GJ1214b , shown in this artist's conception, is a super-Earth orbiting a red dwarf star 40 light-years from Earth. New observations from NASA's Hubble Space Telescope show that it is a waterworld enshrouded by a thick, steamy atmosphere. GJ1214b therefore represents a new type of world, like nothing seen in our solar system or any other planetary system currently known. Credit: David A. Aguilar (CfA)
Astronomers will most likely find many more similar exotic ocean worlds. "To me, it proves that there are many planets with liquid water, because if there's one like this, it could have been a bit further from the star and then the temperature would have been right," Frederic Pont said.
Another similar planet is dubbed GJ1214b.

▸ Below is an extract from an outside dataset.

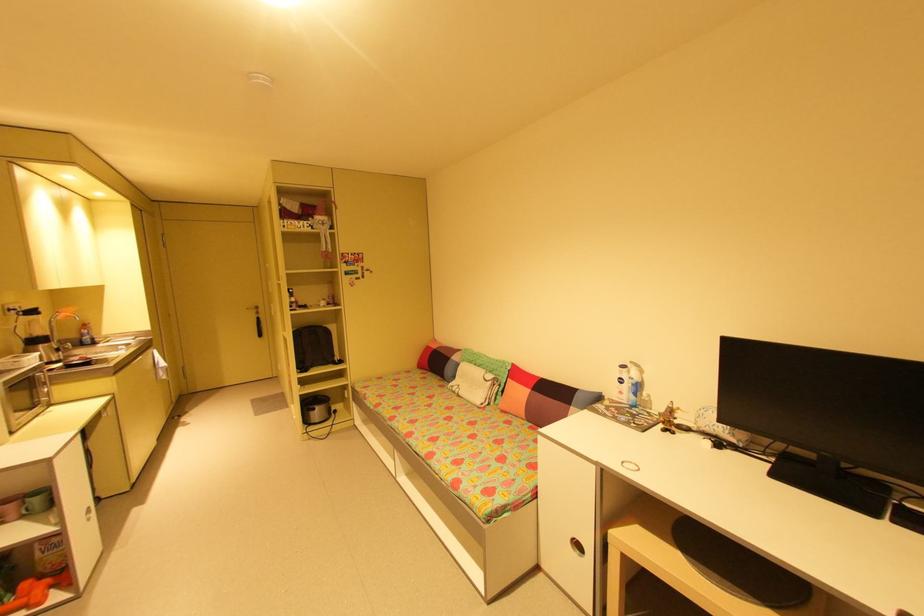
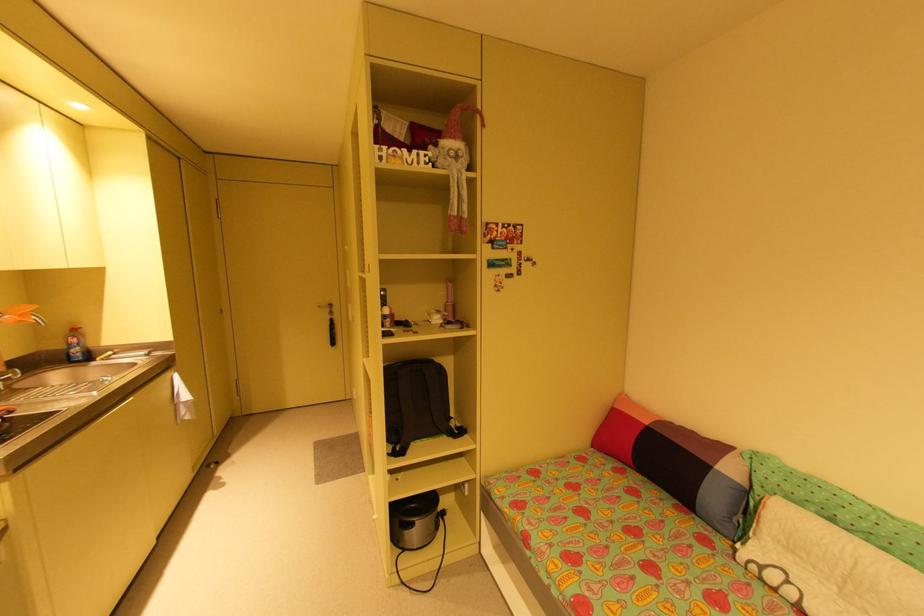
Find the pixel in the second image that matches (319,410) in the first image.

The planet is located in the direction of the constellation Ophiuchus, and just 40 light-years from Earth.
Our solar system contains three types of planets: rocky, terrestrial worlds (Mercury, Venus, Earth, and Mars), gas giants (Jupiter and Saturn), and ice giants (Uranus and Neptune). Planets orbiting distant stars come in an even wider variety, including lava worlds and "hot Jupiters."

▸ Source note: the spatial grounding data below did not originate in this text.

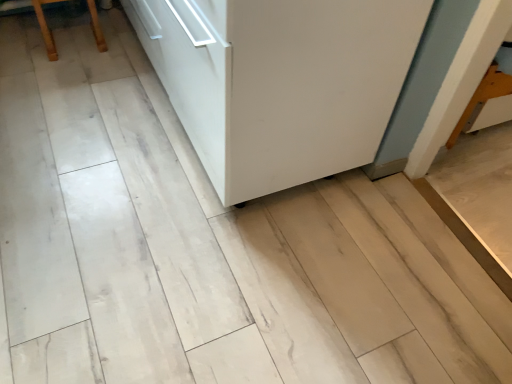
What is the approximate width of wooden chair legs at upper left?

12.27 inches.

Measure the distance between point (49,59) and camera.

The depth of point (49,59) is 2.01 meters.

Find the location of a particular element. The image size is (512, 384). wooden chair legs at upper left is located at coordinates (46, 28).

Image resolution: width=512 pixels, height=384 pixels. What do you see at coordinates (46, 28) in the screenshot?
I see `wooden chair legs at upper left` at bounding box center [46, 28].

This screenshot has width=512, height=384. What are the coordinates of `wooden chair legs at upper left` in the screenshot? It's located at (46, 28).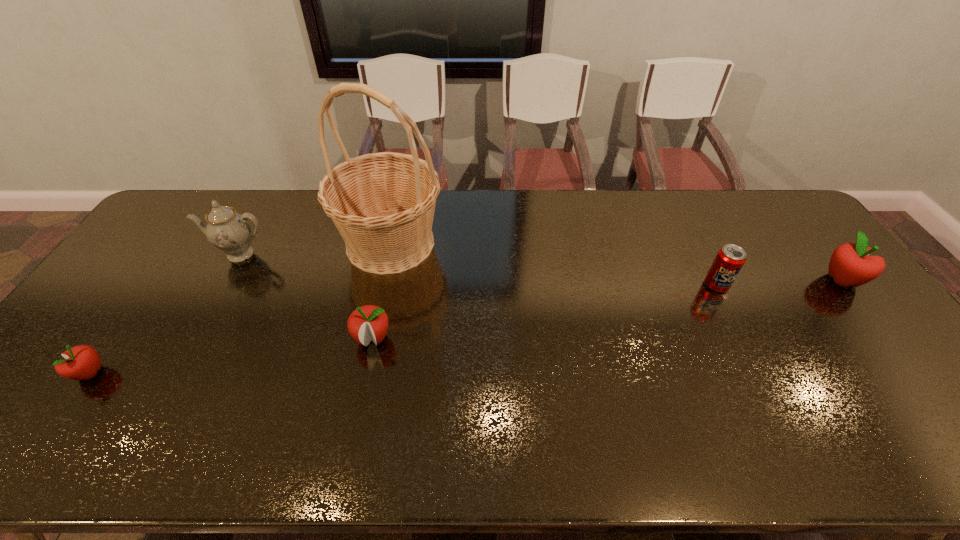
This screenshot has height=540, width=960. Identify the location of the nearest apple. (82, 362).

What are the coordinates of `the shortest apple` in the screenshot? It's located at (82, 362).

This screenshot has width=960, height=540. Identify the location of the second apple from right to left. (369, 322).

Identify the location of the second shortest apple. The image size is (960, 540). (369, 322).

Locate an element on the screen. This screenshot has width=960, height=540. the rightmost object is located at coordinates (850, 265).

Where is `the farthest apple`? the farthest apple is located at coordinates (850, 265).

Locate an element on the screen. Image resolution: width=960 pixels, height=540 pixels. basket is located at coordinates (383, 204).

Where is `chinaware`? Image resolution: width=960 pixels, height=540 pixels. chinaware is located at coordinates (230, 232).

Identify the location of the fifth shortest object. click(230, 232).

The width and height of the screenshot is (960, 540). Find the location of `soda can`. soda can is located at coordinates (729, 260).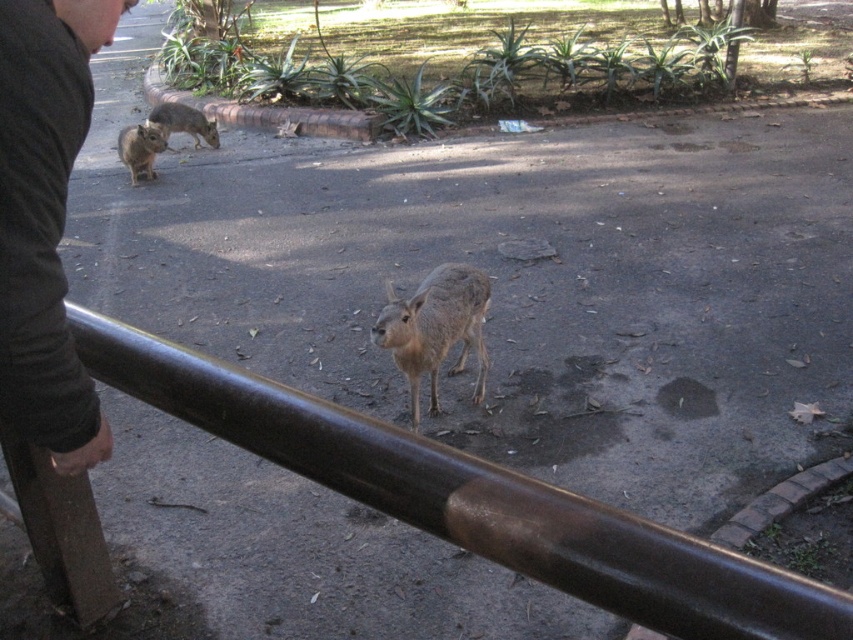
Question: Is black fabric at left thinner than fur-like gray animal at center?

Choices:
 (A) no
 (B) yes

Answer: (B)

Question: Which point is closer to the camera?

Choices:
 (A) (242, 404)
 (B) (183, 115)
 (C) (39, 372)
 (D) (149, 179)

Answer: (C)

Question: Can you confirm if brown polished metal rail at center is positioned to the right of fur-like gray animal at center?

Choices:
 (A) yes
 (B) no

Answer: (B)

Question: Which of the following is the closest to the observer?

Choices:
 (A) (419, 522)
 (B) (469, 291)

Answer: (A)

Question: Is fur-like gray animal at center above furry gray rabbit at upper left?

Choices:
 (A) no
 (B) yes

Answer: (A)

Question: Which object is closer to the camera taking this photo?

Choices:
 (A) black fabric at left
 (B) brown furry rodent at left

Answer: (A)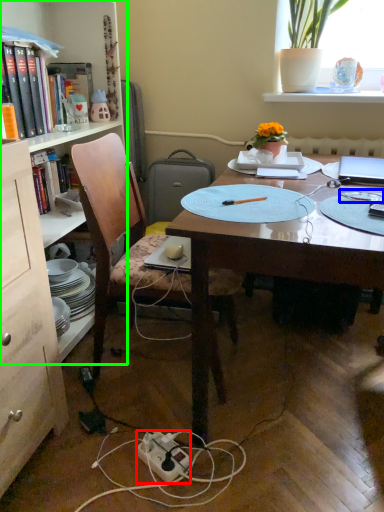
Question: Based on their relative distances, which object is farther from power outlet (highlighted by a red box)? Choose from tableware (highlighted by a blue box) and bookcase (highlighted by a green box).

Choices:
 (A) tableware
 (B) bookcase

Answer: (B)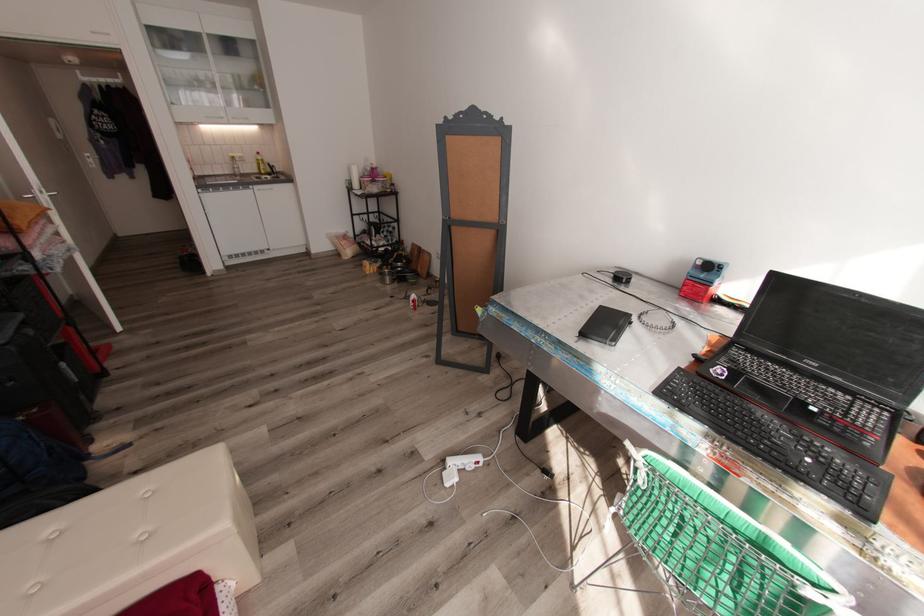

GJ1214b is different. It represents a brand new classification of planet: a veritable world of H2O, encased within a thick atmosphere of water vapor.
The internal structure of GJ1214b would be very different than our world.
"GJ1214b is like no planet we know of," explained astronomer Zachory Berta , who led the team that revealed the exoplanet's secret. "A huge fraction of its mass is made up of water."
"Based on our observations, this atmosphere would likely consist of more than 50% water by mass," write the researchers in the paper describing their findings.
GJ1214b's density is close to just 1.9 grams per cubic centimeter. Water has a density of 1 g/cm3. The fact that Earth's average density is 5.5 g/cm3 suggests that GJ1214b is harboring a lot more water than Earth and much less rock.
But despite its hydrous nature, GJ1214b would still be inhospitable to human life, due primarily to the fact that its proximity to its sun gives it an estimated surface temperature in excess of 230 degrees Celsius.
"The high temperatures and high pressures would form exotic materials like 'hot ice' or 'superfluid water.'" explained Berta, "substances that are completely alien to our everyday experience."
What more exotic alien worlds are out there? Only time can tell.